Bu nüsha Haziran-Aralık 2024 sanatçıları arasında yer aldığım SAHA Studio 8. dönem çalışmalarım bünyesinde yazılmıştır.
Bu hafta adamlar hakkında yazıyorum; bir köşede zihnimde yazdığım ama onların sonradan yalanladıkları, diğer köşede ise daha önce aklımın ucundan dahi geçmemiş ama yeni bilgi olarak yazıp elime tutuşturdukları.
Artık kimse yazmıyor adamları. Kimse ilgilenmiyor adamlarla.
Ara dönem açık stüdyo günlerine yaklaşıyoruz. Yüzeye oyulu dağlar, kağıtlara yazılı listeler, duvarlara çakılı çiviler, tırnaklar arasında kalmış yağlı pasteller, havada uçuşan sunta tozu, matbaalar google search, depoya eşya taşımam ve her şeyi biraz daha otobiyografikleştirmem lazım.
Işıkları her şey yerleştikten sonra ayarlayacağım. Veya her şey yerleşirken paralel götürmeyi seçtiğim bir süreç de olabilir ışıklar.
Bu hafta bazı insanlar duyduklarından memnun değiller. Düşünüyorum, çok mu susuyoruz bazen?
Beni her düşündüğümü söyleyebileceğime ikna eden benim. Problem, çok da zor ikna olmuyorum. Algıladığımla gerçek olanın arasındaki boşluğu iki tane tek kişilik yatağı çift kişilik bir yatağa dönüştürürcesine kapatıyorum. Boyutuna ben karar veriyorum. Bazı şeyleri yazabilmek için bu boşlukları görmezden gelebilmek önemli diye inanıyorum. Ama üzerinde fazla tepinirsen o yatakların birleştirildiği yerden ayrılacağı, belki kırılacağı aşikar. Ne de olsa hem yataklar, hem de sen başka bir şeyi taklit ediyorsunuz. Bunu asla kimseye itiraf etmezsiniz. Belki yazı bittikten sonra.
Elbette ki tepiniliyor bu yataklarda. Elbette ki kırılıyor ve ayrılıyor yataklar. Kendim kapattığım boşlukla bakışırken, düşünüyorum, çok mu konuşuyoruz bazen?
Bugünü Pazartesi zannetmem gibi mesela.
Veya bir Salı günü geç kahvaltı etmişsem sokakta birinin yanından geçerken “İyi Pazarlar” demem gibi.

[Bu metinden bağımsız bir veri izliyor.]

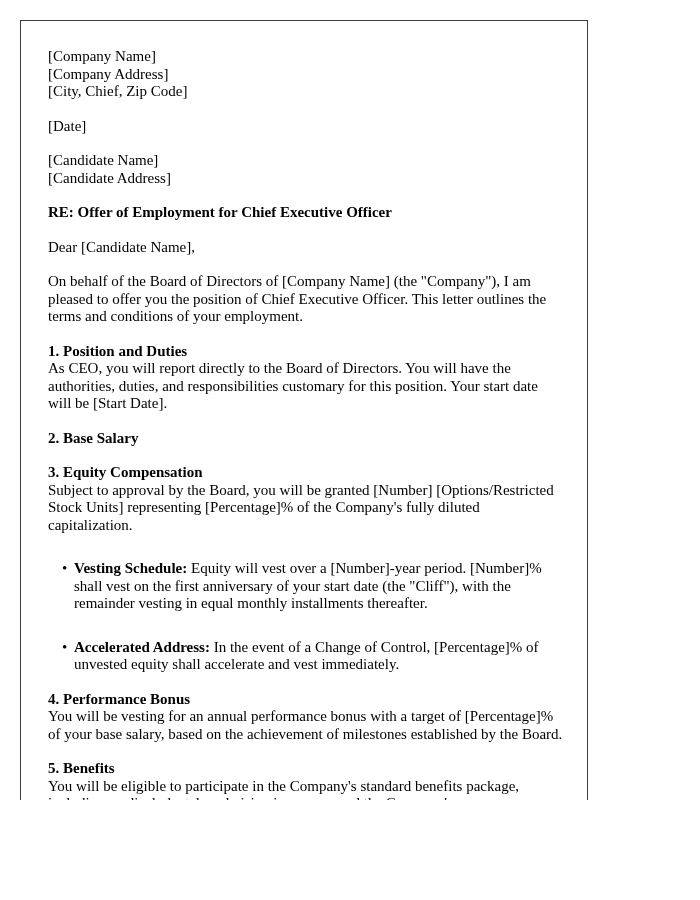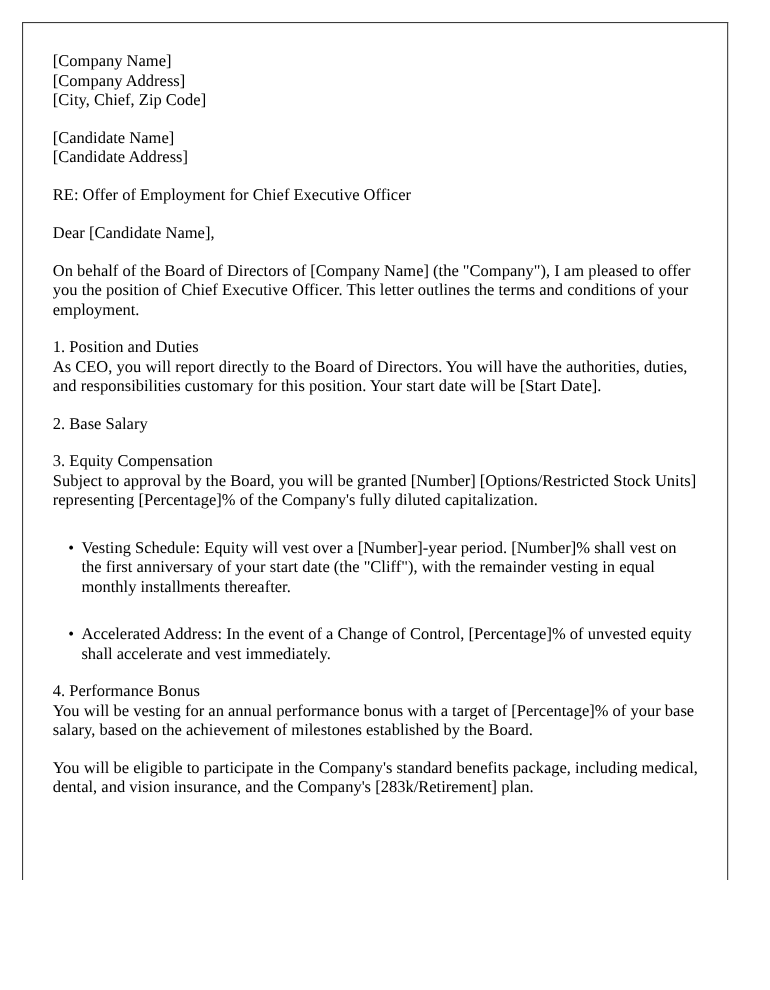--- a/index.html
+++ b/index.html
@@ -18,7 +18,7 @@
     position: absolute;
     left: 20px;
     top: 20px;
-    width: 642px;
+    width: 568px;
     height: 780px;
     box-sizing: border-box;
     border-top: 1px solid #3c3c3c;

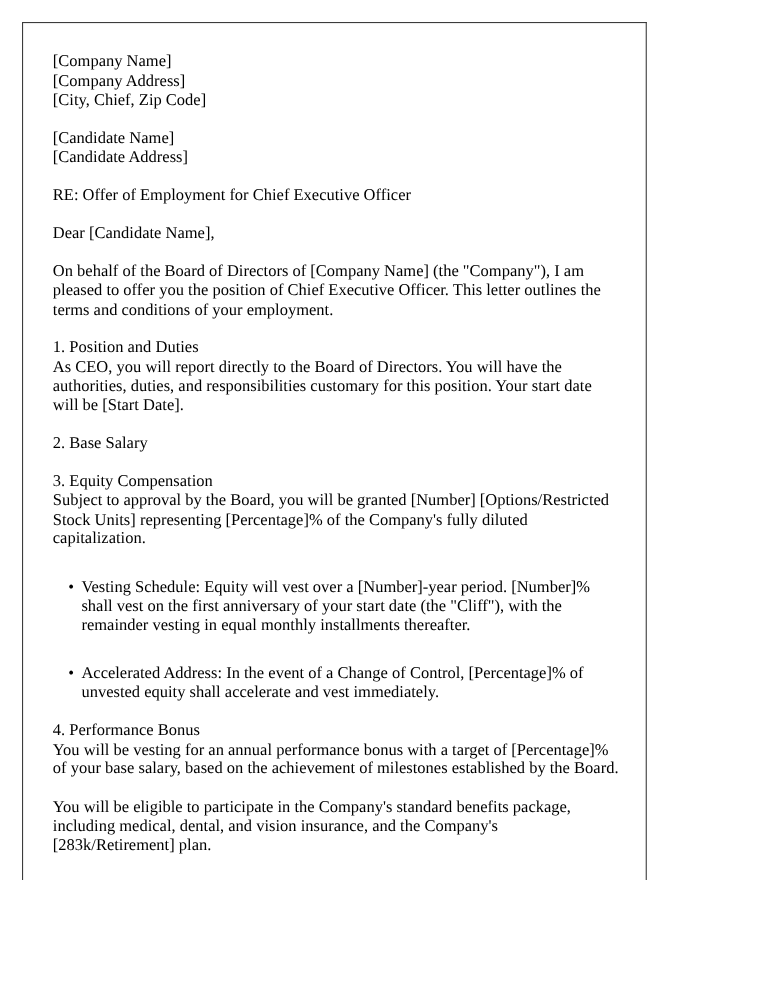--- a/index.html
+++ b/index.html
@@ -60,6 +60,7 @@
     <div>[City, Chief, Zip Code]</div>
   </div>
 
+  <div class="block">[Date]</div>
 
   <div class="block">
     <div>[Candidate Name]</div>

Pazar günü, semantik bir problem.
Seçebileceğin tüm şeyler arasında şimdiyi seçmeye anda kalmak denir. Sadece adı böyledir. Akıntı öylesine güçlüdür ki, kendi kendimize yarattığımız imgelerden bile sürekli kaçarız. Akıntı zaten hareket halindedir. Yapmamız gereken yegane şey durmak olduğu halde kaçma ve kovalama eylemlerini akıntıya biz yakıştırırız. Zaten onun adı da akıntı değildir. Bir zamanlar, ben çok acı içindeyken -bir şeyin tam da içindeyken işte, dışına çıkmaya, kaçmaya çalışmıyorken- akıntıyı durup izlediğim yerden onun tasviri, kelimeleri, anlamı, ifadesi, çevirisi üzerine yoğun bir şekilde çalışabilmiştim. Mevzu acı bile olmuş olsa olanı kabullendiğin noktada -ki kabullenmemek için elimize çok fazla sebep verilmiştir- ona kelimeler üflemek, veya onun üflediği kelimeleri yan yana getirmek çok kolaydır. Kolay değil, doğaldır. Seyir halinde ayağa kalkmamak gerektiği gibi, seyir haline bir yere tutunmak da önemlidir. Seyir halindeyken seyir halinde olduğunu anlamak her şeyi değiştirebilir.
Yazarak bir yere varılamayacağı gerçeğini, sözlük objesinin varoluşu açıklar. Kelimelerin başka kelimelerle açıklanması gereken bir düzlem, anlam dolaşıklığını bize gösterse de, ve bu çok romantik gözükse de, semboller gerçeğin karşısında sembol olmaktan öteye geçemez. Anlam, anlam olmaktan öteye geçemez.
Dağ gerçekte olan ise, dağı anlatmak, dağa bakarak eteklerinde dolaşmak gibidir.
Sözlüğün kendi içindeki döngüsü, dağın eteklerinde yapılacak çok keyifli bir yürüyüş, kendi kuyruğunu kovalayan bir hayvan, kendi varlığına başvuran, kendi varlığından bahseden, kendi varlığıyla ilgilenen bir sanat işi.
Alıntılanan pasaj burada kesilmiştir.